■ **INSTRUCTIONS TO FOLLOW**
Copy out, without any change, the part of the material that opens with the line containing "and material" and closes with the line containing "надо: типичное ведро". Include both of those lines and nothing outside them.

EXERCISE INPUTS Block Start

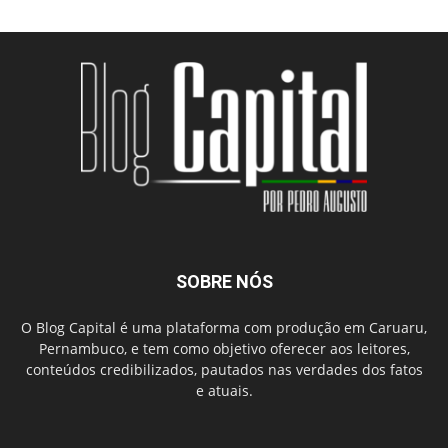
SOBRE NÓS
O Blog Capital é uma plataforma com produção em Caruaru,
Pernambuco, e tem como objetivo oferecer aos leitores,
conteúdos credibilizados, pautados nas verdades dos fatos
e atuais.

EXERCISE INPUTS Block End
EXERCISE INPUTS Block Start

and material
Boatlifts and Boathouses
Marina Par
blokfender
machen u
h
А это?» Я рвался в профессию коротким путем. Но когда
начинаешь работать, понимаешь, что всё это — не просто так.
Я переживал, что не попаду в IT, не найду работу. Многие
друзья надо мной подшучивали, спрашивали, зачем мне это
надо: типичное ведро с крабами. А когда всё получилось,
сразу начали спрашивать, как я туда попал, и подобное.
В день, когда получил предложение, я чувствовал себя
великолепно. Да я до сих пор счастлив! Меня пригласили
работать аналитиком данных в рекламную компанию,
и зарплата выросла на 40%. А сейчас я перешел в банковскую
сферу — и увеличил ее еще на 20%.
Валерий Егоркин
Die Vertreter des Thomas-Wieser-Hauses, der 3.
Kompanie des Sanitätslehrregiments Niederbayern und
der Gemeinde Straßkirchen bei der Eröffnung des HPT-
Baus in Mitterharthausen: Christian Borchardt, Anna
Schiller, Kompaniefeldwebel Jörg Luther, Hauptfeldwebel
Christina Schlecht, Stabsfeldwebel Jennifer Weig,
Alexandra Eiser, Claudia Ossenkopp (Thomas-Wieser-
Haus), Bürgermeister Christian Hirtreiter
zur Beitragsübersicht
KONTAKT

EXERCISE INPUTS Block End

■ **SOLUTION TO THIS TASK**
and material
Boatlifts and Boathouses
Marina Par
blokfender
machen u
h
А это?» Я рвался в профессию коротким путем. Но когда
начинаешь работать, понимаешь, что всё это — не просто так.
Я переживал, что не попаду в IT, не найду работу. Многие
друзья надо мной подшучивали, спрашивали, зачем мне это
надо: типичное ведро с крабами. А когда всё получилось,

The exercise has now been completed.